Task brief: Please return every line below that contains the string "Irredeemable".

(Data records)
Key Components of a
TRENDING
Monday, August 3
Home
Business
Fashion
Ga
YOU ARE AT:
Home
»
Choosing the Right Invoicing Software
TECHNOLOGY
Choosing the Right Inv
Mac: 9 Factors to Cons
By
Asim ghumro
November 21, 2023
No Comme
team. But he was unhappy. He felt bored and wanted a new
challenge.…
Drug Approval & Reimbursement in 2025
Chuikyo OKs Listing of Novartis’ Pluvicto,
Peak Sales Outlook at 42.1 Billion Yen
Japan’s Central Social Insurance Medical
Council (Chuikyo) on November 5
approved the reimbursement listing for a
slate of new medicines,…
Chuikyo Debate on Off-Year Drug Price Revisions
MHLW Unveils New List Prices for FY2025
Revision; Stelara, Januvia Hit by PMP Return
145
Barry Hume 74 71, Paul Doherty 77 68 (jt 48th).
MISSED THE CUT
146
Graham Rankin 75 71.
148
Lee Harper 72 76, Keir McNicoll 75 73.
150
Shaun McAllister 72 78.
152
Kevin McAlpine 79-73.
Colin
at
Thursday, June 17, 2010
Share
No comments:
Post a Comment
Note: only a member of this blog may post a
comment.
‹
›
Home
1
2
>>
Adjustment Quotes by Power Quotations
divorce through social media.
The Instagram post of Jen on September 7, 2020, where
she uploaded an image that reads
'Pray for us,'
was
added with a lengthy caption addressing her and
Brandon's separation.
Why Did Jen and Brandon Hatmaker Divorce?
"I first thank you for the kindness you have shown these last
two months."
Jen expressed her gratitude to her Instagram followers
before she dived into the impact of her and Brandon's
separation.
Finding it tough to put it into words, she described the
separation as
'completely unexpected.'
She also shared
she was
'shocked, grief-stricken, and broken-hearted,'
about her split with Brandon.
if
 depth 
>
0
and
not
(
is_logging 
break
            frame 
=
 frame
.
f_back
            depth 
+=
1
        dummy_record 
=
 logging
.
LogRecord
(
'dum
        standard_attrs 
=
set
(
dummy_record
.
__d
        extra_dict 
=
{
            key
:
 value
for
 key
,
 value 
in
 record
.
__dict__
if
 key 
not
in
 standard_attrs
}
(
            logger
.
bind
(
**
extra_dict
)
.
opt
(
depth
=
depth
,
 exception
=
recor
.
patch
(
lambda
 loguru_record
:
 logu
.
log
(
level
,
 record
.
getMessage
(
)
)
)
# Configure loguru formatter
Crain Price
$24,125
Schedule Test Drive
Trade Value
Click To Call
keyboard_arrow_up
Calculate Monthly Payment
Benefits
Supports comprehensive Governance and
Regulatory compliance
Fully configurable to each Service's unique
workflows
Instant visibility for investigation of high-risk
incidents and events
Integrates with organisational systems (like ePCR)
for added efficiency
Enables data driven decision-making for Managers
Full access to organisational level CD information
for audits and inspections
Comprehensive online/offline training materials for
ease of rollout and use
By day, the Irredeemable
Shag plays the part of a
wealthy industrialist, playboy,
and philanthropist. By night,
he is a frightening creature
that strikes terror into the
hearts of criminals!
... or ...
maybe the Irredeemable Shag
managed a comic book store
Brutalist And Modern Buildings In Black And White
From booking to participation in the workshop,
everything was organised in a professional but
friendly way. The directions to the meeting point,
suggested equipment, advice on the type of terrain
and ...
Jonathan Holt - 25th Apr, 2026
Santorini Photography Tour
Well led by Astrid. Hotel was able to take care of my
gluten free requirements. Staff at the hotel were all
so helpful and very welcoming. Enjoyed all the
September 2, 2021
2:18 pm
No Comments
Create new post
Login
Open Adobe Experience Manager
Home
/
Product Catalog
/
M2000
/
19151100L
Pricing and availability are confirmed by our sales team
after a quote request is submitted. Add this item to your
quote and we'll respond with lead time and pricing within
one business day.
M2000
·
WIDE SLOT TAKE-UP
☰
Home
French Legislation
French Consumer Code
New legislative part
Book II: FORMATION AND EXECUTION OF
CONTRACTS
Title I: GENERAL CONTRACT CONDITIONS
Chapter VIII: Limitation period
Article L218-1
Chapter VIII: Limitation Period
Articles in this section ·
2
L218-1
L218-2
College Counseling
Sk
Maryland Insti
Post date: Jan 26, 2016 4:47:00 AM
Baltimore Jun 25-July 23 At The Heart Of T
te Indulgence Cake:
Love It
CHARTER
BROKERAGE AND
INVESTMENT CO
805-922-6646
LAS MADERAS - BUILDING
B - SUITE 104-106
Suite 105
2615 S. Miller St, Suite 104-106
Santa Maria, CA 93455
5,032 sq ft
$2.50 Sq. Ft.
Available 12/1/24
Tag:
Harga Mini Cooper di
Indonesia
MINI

Response area:
By day, the Irredeemable
maybe the Irredeemable Shag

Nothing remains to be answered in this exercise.